TEXTE PROPOSÉ ::

------------------------------

C’est une crise migratoire explosive qui se joue actuellement aux portes de l’Europe. Selon une source proche du dossier, plus de 50 000 migrants originaires d’Afrique subsaharienne sont actuellement bloqués dans des camps de fortune dans le nord de la Tunisie, notamment autour de la ville de Sfax. Partis sur les routes avec l’espoir d’une vie meilleure de l’autre côté de la Méditerranée, ils se retrouvent aujourd’hui dans une situation humanitaire dramatique, pris en étau entre des passeurs sans scrupules et la répression violente des autorités.
L’enfer à ciel ouvert des camps de Sfax
Aux alentours de Sfax, deuxième ville du pays, les oliveraies sont devenues un vaste camp informel où s’entassent des dizaines de milliers d’exilés en quête d’un avenir meilleur. Vivant dans des conditions d’hygiène déplorables, ils s’abritent tant bien que mal sous des tentes ou des abris de fortune. Les accès à l’eau, la nourriture et les soins y sont très limités.

------------------------------

LES DONNÉES ::

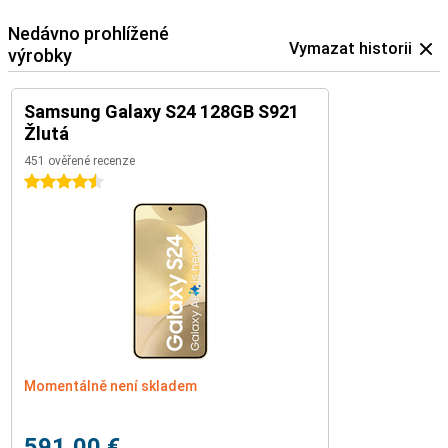
Nedávno prohlížené
Vymazat historii
výrobky
Samsung Galaxy S24 128GB S921
Žlutá
451 ověřené recenze
4.5 hvězdičky
Momentálně není skladem
591,00 €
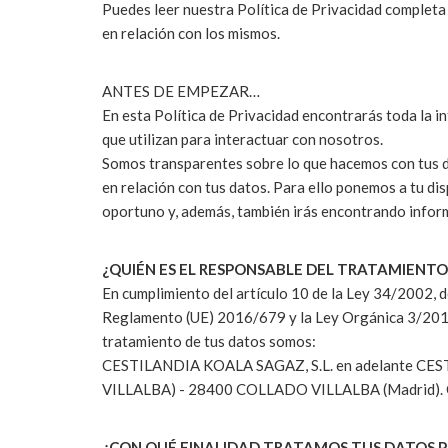
Puedes leer nuestra Política de Privacidad completa
en relación con los mismos.
ANTES DE EMPEZAR…
En esta Política de Privacidad encontrarás toda la 
que utilizan para interactuar con nosotros.
Somos transparentes sobre lo que hacemos con tus da
en relación con tus datos. Para ello ponemos a tu d
oportuno y, además, también irás encontrando infor
¿QUIÉN ES EL RESPONSABLE DEL TRATAMIENTO
En cumplimiento del artículo 10 de la Ley 34/2002, de
Reglamento (UE) 2016/679 y la Ley Orgánica 3/2018 
tratamiento de tus datos somos:
CESTILANDIA KOALA SAGAZ, S.L. en adelante CEST
VILLALBA) - 28400 COLLADO VILLALBA (Madrid). Cor
¿CON QUÉ FINALIDAD TRATAMOS TUS DATOS 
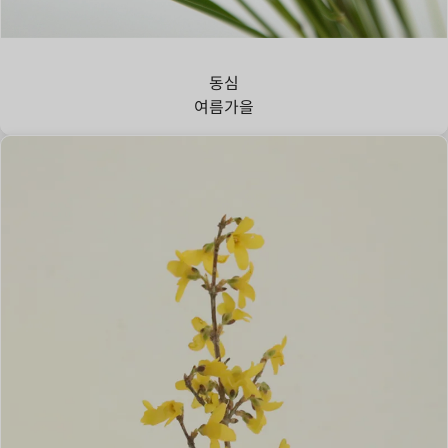
강아지풀
동심
여름
가을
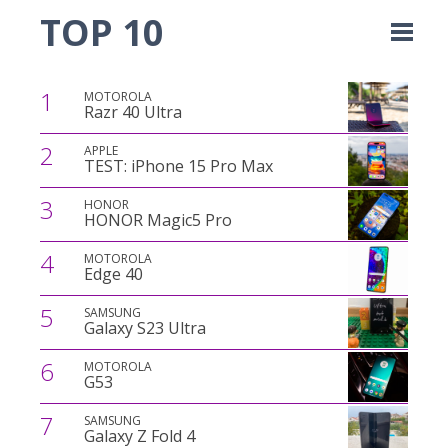
TOP 10
1
MOTOROLA
Razr 40 Ultra
2
APPLE
TEST: iPhone 15 Pro Max
3
HONOR
HONOR Magic5 Pro
4
MOTOROLA
Edge 40
5
SAMSUNG
Galaxy S23 Ultra
6
MOTOROLA
G53
7
SAMSUNG
Galaxy Z Fold 4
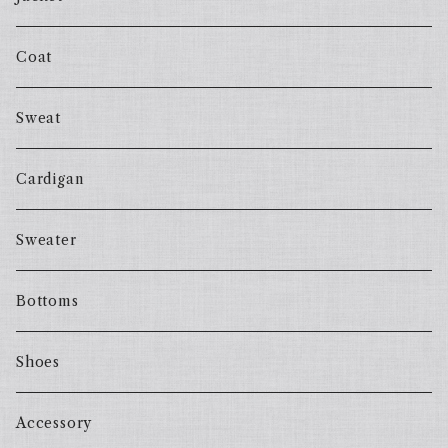
Coat
Sweat
Cardigan
Sweater
Bottoms
Shoes
Accessory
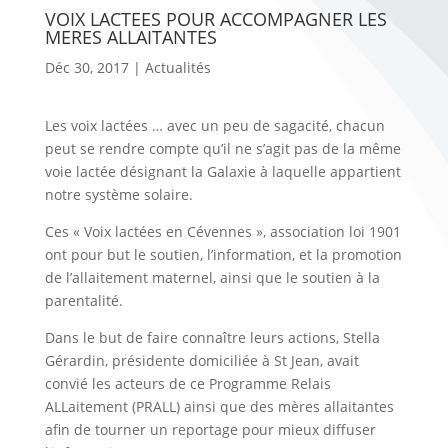
VOIX LACTEES POUR ACCOMPAGNER LES
MERES ALLAITANTES
Déc 30, 2017
|
Actualités
Les voix lactées … avec un peu de sagacité, chacun
peut se rendre compte qu’il ne s’agit pas de la même
voie lactée désignant la Galaxie à laquelle appartient
notre système solaire.
Ces « Voix lactées en Cévennes », association loi 1901
ont pour but le soutien, l’information, et la promotion
de l’allaitement maternel, ainsi que le soutien à la
parentalité.
Dans le but de faire connaître leurs actions, Stella
Gérardin, présidente domiciliée à St Jean, avait
convié les acteurs de ce Programme Relais
ALLaitement (PRALL) ainsi que des mères allaitantes
afin de tourner un reportage pour mieux diffuser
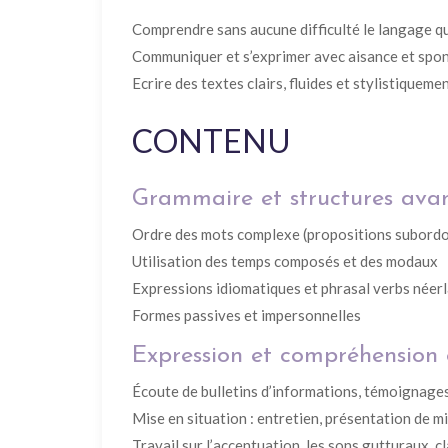
Comprendre sans aucune difficulté le langage que
Communiquer et s’exprimer avec aisance et spo
Ecrire des textes clairs, fluides et stylistiquem
CONTENU
Grammaire et structures ava
Ordre des mots complexe (propositions subordo
Utilisation des temps composés et des modaux
Expressions idiomatiques et phrasal verbs néerla
Formes passives et impersonnelles
Expression et compréhension 
Écoute de bulletins d’informations, témoignages
Mise en situation : entretien, présentation de m
Travail sur l’accentuation, les sons gutturaux, cl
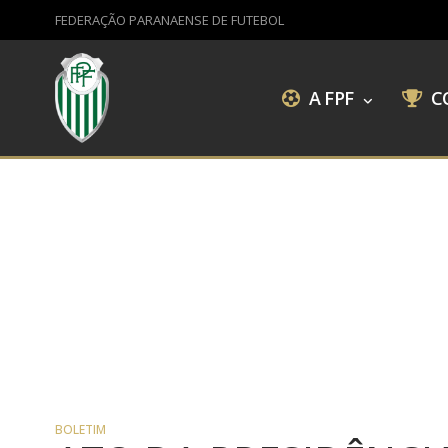
FEDERAÇÃO PARANAENSE DE FUTEBOL
A FPF
C
BOLETIM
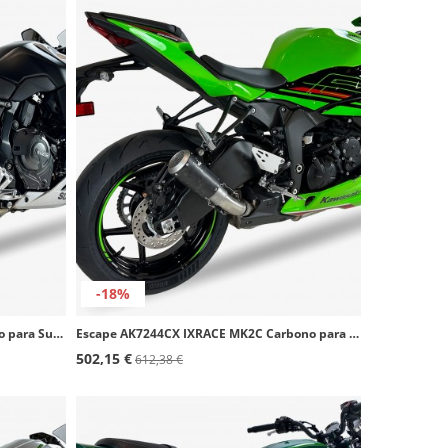
-18%
Escape AS8148SB IXRACE MK2B Negro para Suzuki GSX-8R/S (23-26), GSX-8T/TT (25-26)
Escape AK7244CX IXRACE MK2C Carbono para Kawasaki ZX-6 R (24-26)
502,15 €
612,38 €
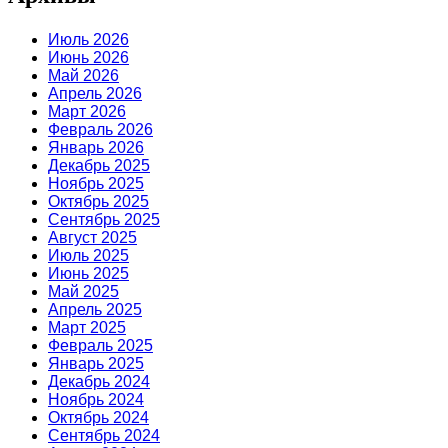
Июль 2026
Июнь 2026
Май 2026
Апрель 2026
Март 2026
Февраль 2026
Январь 2026
Декабрь 2025
Ноябрь 2025
Октябрь 2025
Сентябрь 2025
Август 2025
Июль 2025
Июнь 2025
Май 2025
Апрель 2025
Март 2025
Февраль 2025
Январь 2025
Декабрь 2024
Ноябрь 2024
Октябрь 2024
Сентябрь 2024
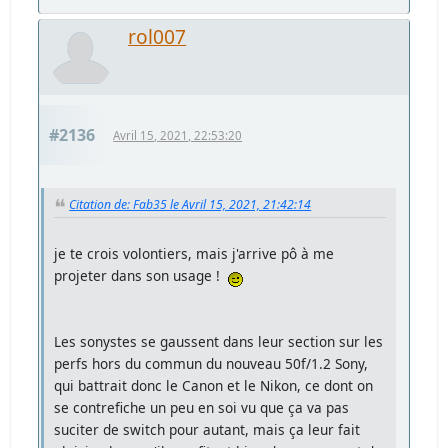
rol007
#2136
Avril 15, 2021, 22:53:20
Citation de: Fab35 le Avril 15, 2021, 21:42:14
je te crois volontiers, mais j'arrive pô à me
projeter dans son usage !
Les sonystes se gaussent dans leur section sur les
perfs hors du commun du nouveau 50f/1.2 Sony,
qui battrait donc le Canon et le Nikon, ce dont on
se contrefiche un peu en soi vu que ça va pas
suciter de switch pour autant, mais ça leur fait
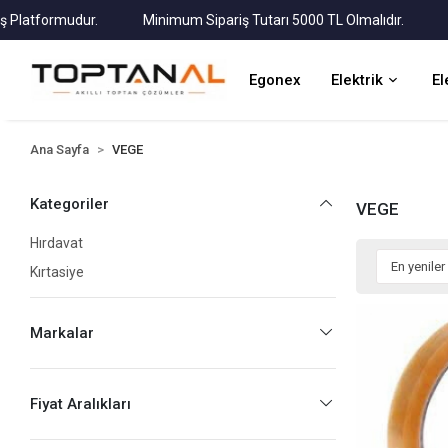
tformudur.
Minimum Sipariş Tutarı 5000 TL Olmalıdır.
Tüm 
Egonex
Elektrik
El
Ana Sayfa
VEGE
Kategoriler
VEGE
Hırdavat
Kırtasiye
Markalar
Fiyat Aralıkları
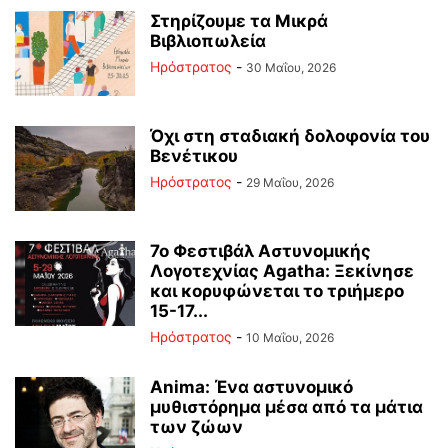
Στηρίζουμε τα Μικρά
Βιβλιοπωλεία
Ηρόστρατος
-
30 Μαΐου, 2026
Όχι στη σταδιακή δολοφονία του
Βενέτικου
Ηρόστρατος
-
29 Μαΐου, 2026
7ο Φεστιβάλ Αστυνομικής
Λογοτεχνίας Agatha: Ξεκίνησε
και κορυφώνεται το τριήμερο
15-17...
Ηρόστρατος
-
10 Μαΐου, 2026
Anima: Ένα αστυνομικό
μυθιστόρημα μέσα από τα μάτια
των ζώων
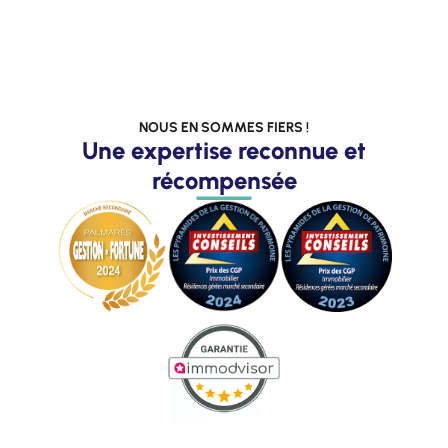
NOUS EN SOMMES FIERS !
Une expertise reconnue et
récompensée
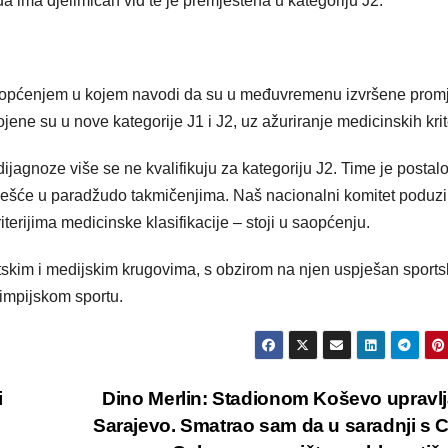
da ima djelimičan vid te je premještena u kategoriju J2.
saopćenjem u kojem navodi da su u međuvremenu izvršene prom
ojene su u nove kategorije J1 i J2, uz ažuriranje medicinskih krit
ijagnoze više se ne kvalifikuju za kategoriju J2. Time je postal
češće u paradžudo takmičenjima. Naš nacionalni komitet poduz
terijima medicinske klasifikacije – stoji u saopćenju.
rtskim i medijskim krugovima, s obzirom na njen uspješan sports
limpijskom sportu.
i
Dino Merlin: Stadionom Koševo upravl
Sarajevo. Smatrao sam da u saradnji s 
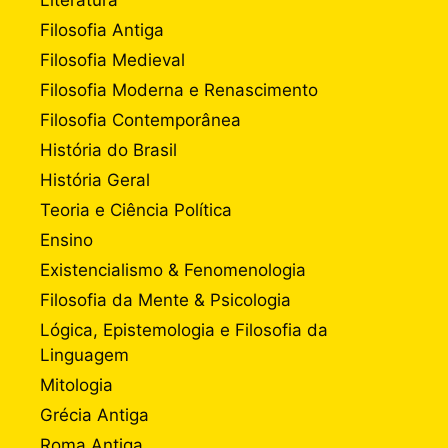
Filosofia Antiga
Filosofia Medieval
Filosofia Moderna e Renascimento
Filosofia Contemporânea
História do Brasil
História Geral
Teoria e Ciência Política
Ensino
Existencialismo & Fenomenologia
Filosofia da Mente & Psicologia
Lógica, Epistemologia e Filosofia da
Linguagem
Mitologia
Grécia Antiga
Roma Antiga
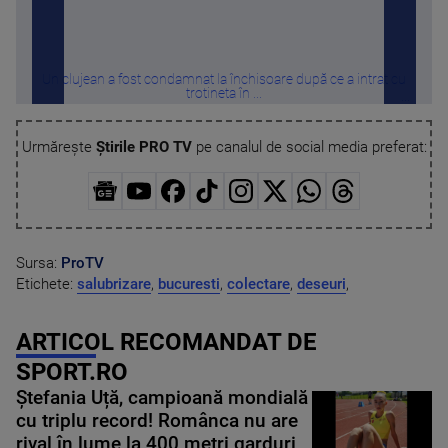
Un clujean a fost condamnat la închisoare după ce a intrat cu
Câți
trotineta în ...
Urmărește
Știrile PRO TV
pe canalul de social media preferat:
Sursa:
ProTV
Etichete:
salubrizare
,
bucuresti
,
colectare
,
deseuri
,
ARTICOL RECOMANDAT DE
SPORT.RO
Ștefania Uță, campioană mondială
cu triplu record! Românca nu are
rival în lume la 400 metri garduri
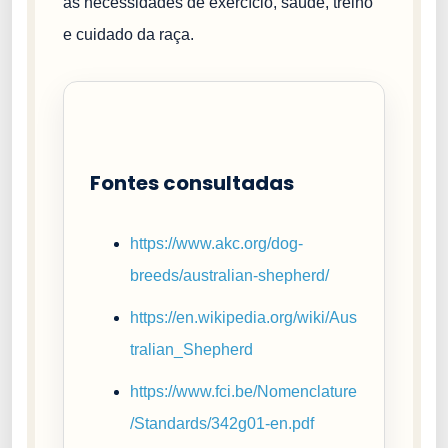
às necessidades de exercício, saúde, treino
e cuidado da raça.
Fontes consultadas
https://www.akc.org/dog-
breeds/australian-shepherd/
https://en.wikipedia.org/wiki/Aus
tralian_Shepherd
https://www.fci.be/Nomenclature
/Standards/342g01-en.pdf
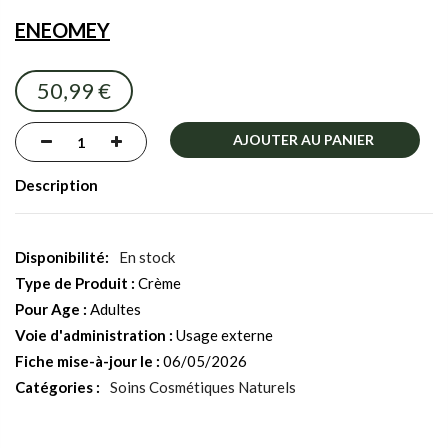
the
ENEOMEY
images
gallery
50,99 €
AJOUTER AU PANIER
Description
En stock
Type de Produit :
Crème
Pour Age :
Adultes
Voie d'administration :
Usage externe
Fiche mise-à-jour le :
06/05/2026
Catégories :
Soins Cosmétiques Naturels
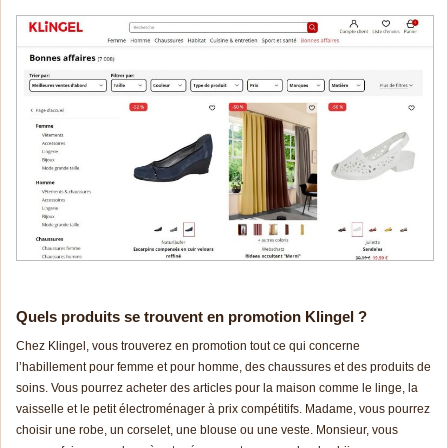
Quels produits se trouvent en promotion Klingel ?
Chez Klingel, vous trouverez en promotion tout ce qui concerne
l’habillement pour femme et pour homme, des chaussures et des produits de
soins. Vous pourrez acheter des articles pour la maison comme le linge, la
vaisselle et le petit électroménager à prix compétitifs. Madame, vous pourrez
choisir une robe, un corselet, une blouse ou une veste. Monsieur, vous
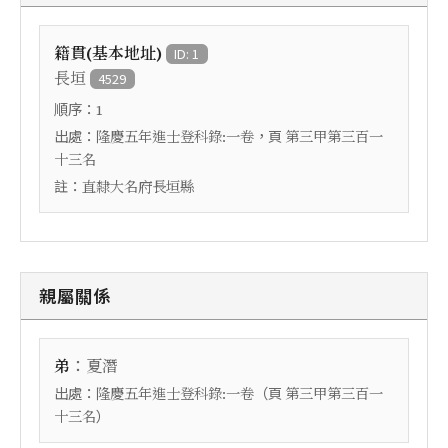
籍貫(基本地址)
ID: 1
長垣
4529
順序：
1
出處：
，頁
隆慶五年進士登科錄:一卷
第三甲第三百一
十三名
註：
直隸大名府長垣縣
親屬關係
：
弟
夏潛
出處：
（頁
隆慶五年進士登科錄:一卷
第三甲第三百一
）
十三名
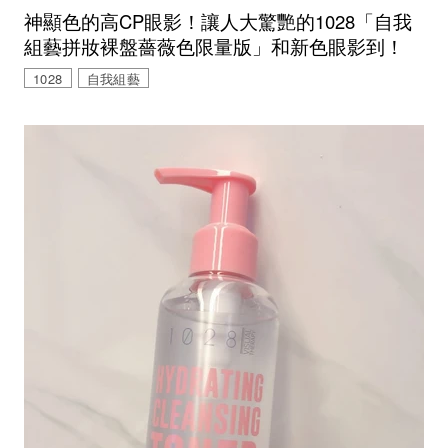
神顯色的高CP眼影！讓人大驚艷的1028「自我
組藝拼妝裸盤薔薇色限量版」和新色眼影到！
1028
自我組藝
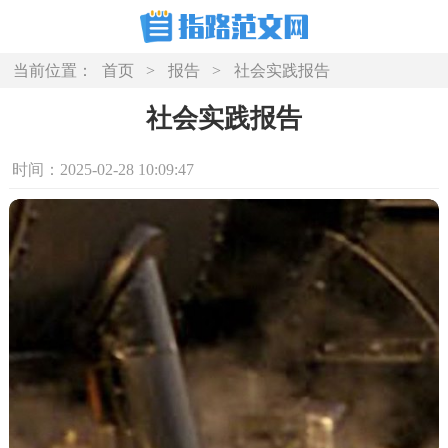
当前位置：
首页
>
报告
>
社会实践报告
社会实践报告
时间：2025-02-28 10:09:47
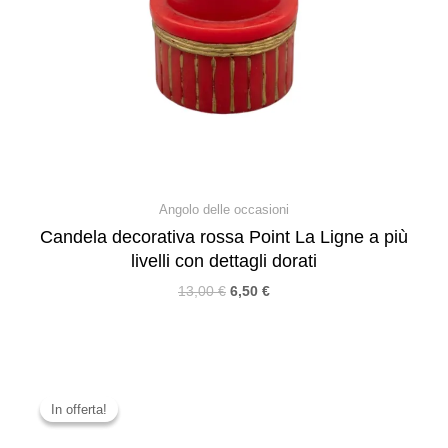
Angolo delle occasioni
Candela decorativa rossa Point La Ligne a più
livelli con dettagli dorati
13,00
€
6,50
€
In offerta!
In offerta!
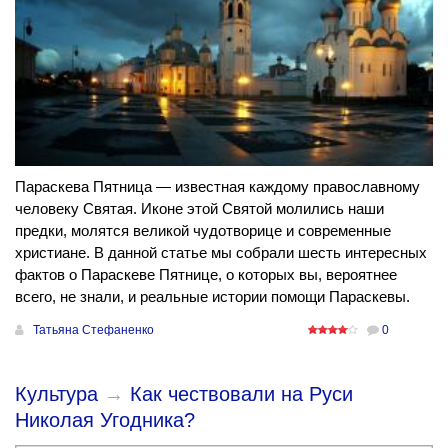
Параскева Пятница — известная каждому православному
человеку Святая. Иконе этой Святой молились наши
предки, молятся великой чудотворице и современные
христиане. В данной статье мы собрали шесть интересных
фактов о Параскеве Пятнице, о которых вы, вероятнее
всего, не знали, и реальные истории помощи Параскевы.
Татьяна Стефаненко
0
Культура
→
Как чествовали на Руси
Николая Угодника?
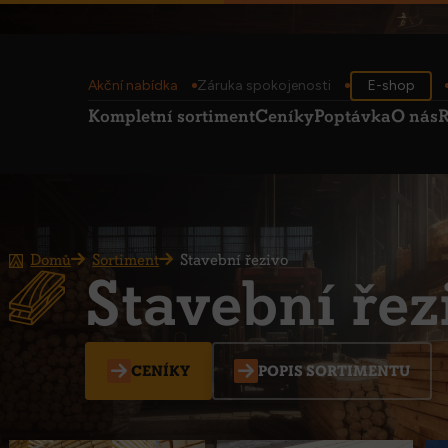
Akční nabídka
Záruka spokojenosti
E-shop
Kompletní sortiment
Ceníky
Poptávka
O nás
R
Domů
Sortiment
Stavební řezivo
Stavební řez
CENÍKY
POPIS SORTIMENTU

------------------------------

CONSIGNE :: Recopiez fidèlement le passage du texte sur les migrants bloqués près de Sfax, en commençant par « C’est une crise » et en poursuivant jusqu'à « violente des autorités. ». Vous n'avez pas besoin des lignes pour ce travail.

ZONE DE RÉPONSE ::
C’est une crise migratoire explosive qui se joue actuellement aux portes de l’Europe. Selon une source proche du dossier, plus de 50 000 migrants originaires d’Afrique subsaharienne sont actuellement bloqués dans des camps de fortune dans le nord de la Tunisie, notamment autour de la ville de Sfax. Partis sur les routes avec l’espoir d’une vie meilleure de l’autre côté de la Méditerranée, ils se retrouvent aujourd’hui dans une situation humanitaire dramatique, pris en étau entre des passeurs sans scrupules et la répression violente des autorités.